Des révélations récentes sur des désaccords majeurs au sein de la Commission européenne sur le développement de la stratégie européenne des produits chimiques pour le développement durable suggèrent que les représentants du département général du marché intérieur (DG GROW) cherchent à atténuer fondamentalement les propositions, sous le prétexte d'intérêts économiques et de passer outre actions sur les produits chimiques et la santé publique.

Avec cet agenda, une contradiction majeure avec l'ambition de la présidente de la Commission européenne Ursula von der Leyen de « proposer une stratégie transversale pour protéger la santé des citoyens contre la dégradation de l'environnement et la pollution, en abordant la qualité de l'air et de l'eau, les produits chimiques dangereux, les émissions industrielles, les pesticides et perturbateurs endocriniens »devient apparent.

  • Des révélations récentes sur des désaccords majeurs au sein de la Commission européenne suggèrent que des représentants du Département général du marché intérieur cherchent à atténuer fondamentalement les propositions (Photo: Wikimedia)

La stratégie sur les produits chimiques pour le développement durable est l'un des principaux piliers du Green Deal européen qui vise « une ambition zéro pollution pour un environnement non toxique », avec la direction générale de l'environnement (DG ENVI) de la Commission.

Comme c'est normalement le cas, d'autres services de la Commission sont actuellement consultés avant que les commissaires européens n'adoptent et publient formellement la stratégie – ce qui est attendu en septembre.

Ce que les révélations soulignent également, c'est une volonté d'abandonner les engagements de haut niveau pris par la Commission précédente et actuelle sur des dossiers chimiques cruciaux ainsi que des mandats qui ont été fournis à la fois par les États membres (par le biais des conclusions du Conseil Environnement et des initiatives conjointes des États membres ) et le Parlement européen (à travers sa récente résolution sur la stratégie) pour améliorer la réglementation européenne pour plus de protection de la santé et pour conduire une économie circulaire sans toxicité basée sur des innovations sûres.

Exemples inquiétants

Une tendance de certaines parties de la Commission européenne à minimiser les preuves scientifiques existantes sur les effets sur la santé et l'environnement d'un nombre important de produits chimiques actuellement sur le marché européen – qui sont reconnues par plusieurs rapports scientifiques de haut niveau ainsi que par les agences européennes et les statistiques officielles de l'Europe.

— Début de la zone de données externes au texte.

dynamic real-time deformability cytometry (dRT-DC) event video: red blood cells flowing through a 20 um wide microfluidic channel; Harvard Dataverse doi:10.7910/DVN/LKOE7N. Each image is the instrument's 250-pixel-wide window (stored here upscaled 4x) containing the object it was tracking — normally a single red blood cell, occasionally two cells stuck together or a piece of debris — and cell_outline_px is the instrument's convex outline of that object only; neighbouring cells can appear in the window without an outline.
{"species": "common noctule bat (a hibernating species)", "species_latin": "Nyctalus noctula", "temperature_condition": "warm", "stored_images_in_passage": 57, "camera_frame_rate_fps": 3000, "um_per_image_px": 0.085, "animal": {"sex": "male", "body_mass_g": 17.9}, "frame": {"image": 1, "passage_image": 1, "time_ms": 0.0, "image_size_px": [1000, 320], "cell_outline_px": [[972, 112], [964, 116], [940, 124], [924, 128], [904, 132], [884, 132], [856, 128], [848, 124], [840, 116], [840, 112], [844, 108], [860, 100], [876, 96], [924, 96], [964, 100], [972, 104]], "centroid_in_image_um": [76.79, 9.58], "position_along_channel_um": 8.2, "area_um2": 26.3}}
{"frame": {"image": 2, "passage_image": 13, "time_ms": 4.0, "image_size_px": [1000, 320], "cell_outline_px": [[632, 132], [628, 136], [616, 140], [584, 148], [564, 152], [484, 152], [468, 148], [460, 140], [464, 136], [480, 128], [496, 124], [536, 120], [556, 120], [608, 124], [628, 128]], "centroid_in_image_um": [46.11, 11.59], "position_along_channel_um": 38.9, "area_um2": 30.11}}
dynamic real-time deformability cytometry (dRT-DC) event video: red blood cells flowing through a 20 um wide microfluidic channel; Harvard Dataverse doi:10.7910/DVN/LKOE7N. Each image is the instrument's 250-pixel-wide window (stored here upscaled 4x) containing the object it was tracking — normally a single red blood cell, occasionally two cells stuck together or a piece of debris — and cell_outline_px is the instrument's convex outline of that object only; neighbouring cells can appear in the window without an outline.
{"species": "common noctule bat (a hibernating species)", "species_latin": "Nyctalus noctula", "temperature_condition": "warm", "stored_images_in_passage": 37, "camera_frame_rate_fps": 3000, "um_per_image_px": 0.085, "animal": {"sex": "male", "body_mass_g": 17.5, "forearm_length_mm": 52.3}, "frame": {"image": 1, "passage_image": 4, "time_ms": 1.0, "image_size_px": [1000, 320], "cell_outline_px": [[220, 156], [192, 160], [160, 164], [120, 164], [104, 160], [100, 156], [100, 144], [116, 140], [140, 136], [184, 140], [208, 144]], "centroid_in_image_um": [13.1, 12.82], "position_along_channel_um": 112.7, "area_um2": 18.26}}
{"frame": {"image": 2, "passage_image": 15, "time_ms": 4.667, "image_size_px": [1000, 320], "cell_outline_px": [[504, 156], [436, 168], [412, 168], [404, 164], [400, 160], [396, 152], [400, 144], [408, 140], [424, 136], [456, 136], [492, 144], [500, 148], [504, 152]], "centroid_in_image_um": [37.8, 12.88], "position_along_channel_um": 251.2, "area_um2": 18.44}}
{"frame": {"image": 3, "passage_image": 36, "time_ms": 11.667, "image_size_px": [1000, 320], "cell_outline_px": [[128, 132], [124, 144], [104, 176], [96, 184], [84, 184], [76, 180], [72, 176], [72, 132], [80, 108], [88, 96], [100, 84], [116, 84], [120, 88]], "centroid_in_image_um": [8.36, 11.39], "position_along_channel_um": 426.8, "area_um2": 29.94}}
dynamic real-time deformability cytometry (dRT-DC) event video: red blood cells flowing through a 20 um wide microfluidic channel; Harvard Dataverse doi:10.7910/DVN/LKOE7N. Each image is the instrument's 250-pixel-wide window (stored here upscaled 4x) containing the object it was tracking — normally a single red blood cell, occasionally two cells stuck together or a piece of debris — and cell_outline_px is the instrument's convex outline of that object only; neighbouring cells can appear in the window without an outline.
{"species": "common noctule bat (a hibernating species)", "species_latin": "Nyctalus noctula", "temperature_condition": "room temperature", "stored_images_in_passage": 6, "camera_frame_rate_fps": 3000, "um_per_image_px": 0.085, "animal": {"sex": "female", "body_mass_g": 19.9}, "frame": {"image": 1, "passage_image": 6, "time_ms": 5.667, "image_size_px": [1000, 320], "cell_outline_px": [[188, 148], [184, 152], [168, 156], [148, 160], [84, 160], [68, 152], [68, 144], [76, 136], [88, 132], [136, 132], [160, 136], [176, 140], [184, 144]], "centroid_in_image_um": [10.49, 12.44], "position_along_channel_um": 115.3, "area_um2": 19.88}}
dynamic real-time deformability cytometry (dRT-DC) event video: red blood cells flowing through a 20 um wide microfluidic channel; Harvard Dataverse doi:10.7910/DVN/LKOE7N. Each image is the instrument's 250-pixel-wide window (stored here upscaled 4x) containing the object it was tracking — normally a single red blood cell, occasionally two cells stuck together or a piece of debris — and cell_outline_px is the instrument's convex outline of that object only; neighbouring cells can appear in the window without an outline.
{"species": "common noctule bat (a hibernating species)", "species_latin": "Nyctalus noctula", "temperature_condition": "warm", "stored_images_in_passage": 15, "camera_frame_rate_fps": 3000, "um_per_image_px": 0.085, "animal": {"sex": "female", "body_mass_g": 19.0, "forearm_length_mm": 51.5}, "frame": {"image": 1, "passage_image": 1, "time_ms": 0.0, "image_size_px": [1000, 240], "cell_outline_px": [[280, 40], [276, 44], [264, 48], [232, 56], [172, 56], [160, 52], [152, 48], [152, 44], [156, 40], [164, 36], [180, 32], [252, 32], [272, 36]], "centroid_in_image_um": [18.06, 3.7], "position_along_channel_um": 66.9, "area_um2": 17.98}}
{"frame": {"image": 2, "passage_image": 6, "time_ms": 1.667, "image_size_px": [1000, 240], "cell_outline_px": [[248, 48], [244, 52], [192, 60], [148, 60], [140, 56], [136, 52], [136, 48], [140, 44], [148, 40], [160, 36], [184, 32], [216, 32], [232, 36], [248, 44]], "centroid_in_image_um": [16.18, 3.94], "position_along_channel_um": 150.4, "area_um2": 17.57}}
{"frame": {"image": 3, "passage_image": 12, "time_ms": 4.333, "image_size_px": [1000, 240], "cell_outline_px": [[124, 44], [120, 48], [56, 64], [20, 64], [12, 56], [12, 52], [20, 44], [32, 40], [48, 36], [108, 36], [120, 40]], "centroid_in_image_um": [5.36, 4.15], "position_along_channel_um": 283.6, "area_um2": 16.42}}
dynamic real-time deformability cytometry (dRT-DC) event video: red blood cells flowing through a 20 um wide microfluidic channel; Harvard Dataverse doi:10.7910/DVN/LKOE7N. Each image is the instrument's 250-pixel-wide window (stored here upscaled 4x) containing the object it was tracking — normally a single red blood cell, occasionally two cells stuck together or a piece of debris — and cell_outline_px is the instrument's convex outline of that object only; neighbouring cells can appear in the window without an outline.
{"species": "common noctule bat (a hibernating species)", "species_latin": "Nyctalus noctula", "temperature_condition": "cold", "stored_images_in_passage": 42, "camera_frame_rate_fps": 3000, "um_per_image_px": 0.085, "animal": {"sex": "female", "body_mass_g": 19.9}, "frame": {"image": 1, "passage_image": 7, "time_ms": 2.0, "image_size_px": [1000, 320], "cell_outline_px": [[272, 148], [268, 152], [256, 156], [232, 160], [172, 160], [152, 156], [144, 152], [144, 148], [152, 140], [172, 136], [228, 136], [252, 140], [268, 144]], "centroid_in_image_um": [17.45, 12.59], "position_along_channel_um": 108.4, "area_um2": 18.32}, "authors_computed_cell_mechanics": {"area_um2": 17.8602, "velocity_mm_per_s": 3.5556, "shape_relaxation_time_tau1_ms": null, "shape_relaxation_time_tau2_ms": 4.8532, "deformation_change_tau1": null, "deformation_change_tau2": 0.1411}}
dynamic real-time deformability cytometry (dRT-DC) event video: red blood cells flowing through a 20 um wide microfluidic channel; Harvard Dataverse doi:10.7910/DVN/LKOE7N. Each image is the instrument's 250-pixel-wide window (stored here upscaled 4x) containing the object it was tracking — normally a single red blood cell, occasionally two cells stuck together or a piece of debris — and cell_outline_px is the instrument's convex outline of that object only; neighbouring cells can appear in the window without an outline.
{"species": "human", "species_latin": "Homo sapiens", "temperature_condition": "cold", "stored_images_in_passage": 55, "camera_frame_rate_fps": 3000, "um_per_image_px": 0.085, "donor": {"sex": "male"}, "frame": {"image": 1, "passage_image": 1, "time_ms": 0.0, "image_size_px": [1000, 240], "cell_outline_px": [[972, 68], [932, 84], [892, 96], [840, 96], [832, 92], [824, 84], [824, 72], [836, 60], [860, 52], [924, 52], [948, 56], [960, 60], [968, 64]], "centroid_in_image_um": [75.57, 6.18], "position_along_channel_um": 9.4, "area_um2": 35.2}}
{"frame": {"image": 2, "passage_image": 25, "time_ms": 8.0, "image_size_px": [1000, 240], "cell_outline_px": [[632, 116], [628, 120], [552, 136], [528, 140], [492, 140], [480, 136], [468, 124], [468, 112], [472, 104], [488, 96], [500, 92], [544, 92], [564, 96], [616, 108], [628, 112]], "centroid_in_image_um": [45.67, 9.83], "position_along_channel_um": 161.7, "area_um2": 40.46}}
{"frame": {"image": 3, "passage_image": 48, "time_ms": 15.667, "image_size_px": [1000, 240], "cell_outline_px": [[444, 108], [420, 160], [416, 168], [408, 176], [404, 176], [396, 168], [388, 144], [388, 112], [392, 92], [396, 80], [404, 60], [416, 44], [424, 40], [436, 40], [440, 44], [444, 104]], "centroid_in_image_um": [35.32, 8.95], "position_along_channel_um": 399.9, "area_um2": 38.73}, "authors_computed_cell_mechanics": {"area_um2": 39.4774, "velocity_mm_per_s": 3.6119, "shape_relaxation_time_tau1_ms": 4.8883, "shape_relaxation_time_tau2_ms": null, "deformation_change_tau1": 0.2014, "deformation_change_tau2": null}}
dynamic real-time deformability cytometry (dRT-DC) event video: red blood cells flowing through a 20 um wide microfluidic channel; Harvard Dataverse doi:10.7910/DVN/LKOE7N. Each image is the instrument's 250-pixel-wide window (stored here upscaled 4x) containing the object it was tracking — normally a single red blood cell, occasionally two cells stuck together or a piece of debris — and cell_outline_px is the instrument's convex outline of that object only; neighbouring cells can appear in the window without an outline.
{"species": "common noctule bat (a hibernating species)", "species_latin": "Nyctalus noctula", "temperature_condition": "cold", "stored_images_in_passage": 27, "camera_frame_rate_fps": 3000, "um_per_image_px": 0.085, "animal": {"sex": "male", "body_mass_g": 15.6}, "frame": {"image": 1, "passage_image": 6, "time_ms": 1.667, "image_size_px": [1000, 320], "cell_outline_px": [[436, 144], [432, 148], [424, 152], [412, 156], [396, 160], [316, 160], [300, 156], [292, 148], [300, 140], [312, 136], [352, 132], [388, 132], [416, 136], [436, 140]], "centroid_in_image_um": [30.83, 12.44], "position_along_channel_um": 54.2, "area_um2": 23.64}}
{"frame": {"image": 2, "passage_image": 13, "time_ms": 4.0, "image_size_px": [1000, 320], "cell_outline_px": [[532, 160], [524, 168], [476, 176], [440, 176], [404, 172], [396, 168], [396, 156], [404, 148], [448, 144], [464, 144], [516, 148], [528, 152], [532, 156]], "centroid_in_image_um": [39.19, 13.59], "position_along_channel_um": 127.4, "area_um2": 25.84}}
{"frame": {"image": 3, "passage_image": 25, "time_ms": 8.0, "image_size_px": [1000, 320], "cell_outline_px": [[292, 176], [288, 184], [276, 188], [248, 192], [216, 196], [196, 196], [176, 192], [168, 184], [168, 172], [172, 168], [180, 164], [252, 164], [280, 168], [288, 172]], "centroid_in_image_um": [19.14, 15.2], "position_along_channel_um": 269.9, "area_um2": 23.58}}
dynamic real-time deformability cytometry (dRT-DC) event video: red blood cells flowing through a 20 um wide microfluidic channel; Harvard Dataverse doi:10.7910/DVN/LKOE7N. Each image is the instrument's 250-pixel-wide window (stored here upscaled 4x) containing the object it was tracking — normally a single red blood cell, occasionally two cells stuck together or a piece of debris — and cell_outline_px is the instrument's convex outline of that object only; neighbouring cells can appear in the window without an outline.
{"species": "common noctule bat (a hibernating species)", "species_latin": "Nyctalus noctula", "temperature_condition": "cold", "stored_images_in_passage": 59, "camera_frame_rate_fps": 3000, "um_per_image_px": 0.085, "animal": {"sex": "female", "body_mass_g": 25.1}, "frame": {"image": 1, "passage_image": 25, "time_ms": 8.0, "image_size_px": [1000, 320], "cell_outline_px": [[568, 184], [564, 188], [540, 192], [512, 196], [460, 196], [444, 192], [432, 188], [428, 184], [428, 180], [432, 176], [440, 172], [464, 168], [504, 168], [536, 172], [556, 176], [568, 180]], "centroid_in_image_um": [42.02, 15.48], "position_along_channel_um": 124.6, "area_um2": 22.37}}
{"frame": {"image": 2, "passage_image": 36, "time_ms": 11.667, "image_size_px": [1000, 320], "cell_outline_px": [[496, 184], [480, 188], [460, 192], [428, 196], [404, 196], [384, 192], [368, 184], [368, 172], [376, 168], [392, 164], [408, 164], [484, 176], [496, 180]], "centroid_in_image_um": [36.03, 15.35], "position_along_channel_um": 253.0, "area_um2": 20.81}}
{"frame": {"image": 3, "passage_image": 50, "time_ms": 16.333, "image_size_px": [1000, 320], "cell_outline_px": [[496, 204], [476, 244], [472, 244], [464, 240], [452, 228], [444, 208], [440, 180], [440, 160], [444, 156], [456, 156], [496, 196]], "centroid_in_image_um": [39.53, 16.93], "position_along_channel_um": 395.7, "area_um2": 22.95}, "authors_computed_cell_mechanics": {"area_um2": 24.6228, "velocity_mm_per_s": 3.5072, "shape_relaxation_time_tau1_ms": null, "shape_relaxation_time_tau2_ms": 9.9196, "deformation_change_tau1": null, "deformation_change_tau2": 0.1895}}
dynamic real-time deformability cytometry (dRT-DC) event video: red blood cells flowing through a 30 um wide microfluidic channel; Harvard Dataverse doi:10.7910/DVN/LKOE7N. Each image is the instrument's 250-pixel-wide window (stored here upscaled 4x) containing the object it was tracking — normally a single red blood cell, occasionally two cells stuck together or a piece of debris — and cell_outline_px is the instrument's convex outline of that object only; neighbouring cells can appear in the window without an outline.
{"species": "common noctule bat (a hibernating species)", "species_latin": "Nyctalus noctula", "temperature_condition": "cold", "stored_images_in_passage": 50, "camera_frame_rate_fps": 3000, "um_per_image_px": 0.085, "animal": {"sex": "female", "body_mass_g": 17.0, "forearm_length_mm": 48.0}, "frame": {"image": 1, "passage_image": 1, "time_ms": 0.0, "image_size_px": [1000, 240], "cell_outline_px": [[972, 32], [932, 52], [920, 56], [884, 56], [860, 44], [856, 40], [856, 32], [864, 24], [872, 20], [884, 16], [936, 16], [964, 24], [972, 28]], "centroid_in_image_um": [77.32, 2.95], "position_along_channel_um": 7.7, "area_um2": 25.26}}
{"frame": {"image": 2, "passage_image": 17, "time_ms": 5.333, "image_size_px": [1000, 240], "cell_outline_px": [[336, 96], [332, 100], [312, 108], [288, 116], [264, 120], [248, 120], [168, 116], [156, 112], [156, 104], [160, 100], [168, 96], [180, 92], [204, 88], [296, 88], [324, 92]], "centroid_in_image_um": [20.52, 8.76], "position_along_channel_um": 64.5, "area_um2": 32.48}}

Saper le concept d'une «hiérarchie sans toxicité» par une approche de «réglementation intelligente».

Alors qu'une législation fondée sur la première permettrait d'agir sur la base de preuves scientifiques d'une manière qui se concentre sur la prévention des produits chimiques toxiques dans les produits au stade de la conception, une approche dite de «réglementation intelligente» vise à réduire les charges administratives pour les entreprises.

Affaiblissement de la proposition visant à traiter plusieurs groupes de produits chimiques extrêmement préoccupants, malgré les engagements existants et les demandes d'action émanant du conseil et du parlement.

C'est le cas du plan d'action en six points proposé pour éliminer les utilisations non essentielles des produits chimiques extrêmement persistants (PFAS, un groupe de 4700 substances) ainsi que des propositions visant à développer une approche d'identification horizontale des perturbateurs endocriniens et à minimiser véritablement l'exposition des humains et de l'environnement à ces substances nocives.

Si l'on considère que la stratégie actuelle d'ECD remonte à 1999, que seuls 17 EDC ont été identifiés en vertu des lois de l'UE alors que les gens sont quotidiennement exposés à des milliers d'individus potentiels et de mélanges d'EDC, une telle tentative de ralentir davantage les mesures nécessaires est inacceptable.

Il est extrêmement préoccupant pour la communauté de la santé environnementale que les forces au sein de la Commission européenne tentent activement de s'opposer à un accord vert européen qui est censé mettre la santé des gens au centre de ses préoccupations.

Pour que la stratégie chimique pour le développement durable change la donne vers une économie sans produits toxiques, circulaire et innovante, le président von der Leyen et le vice-président Frans Timmermans doivent garantir que leurs engagements envers l'ambition zéro pollution et l'amélioration de la santé seront livré.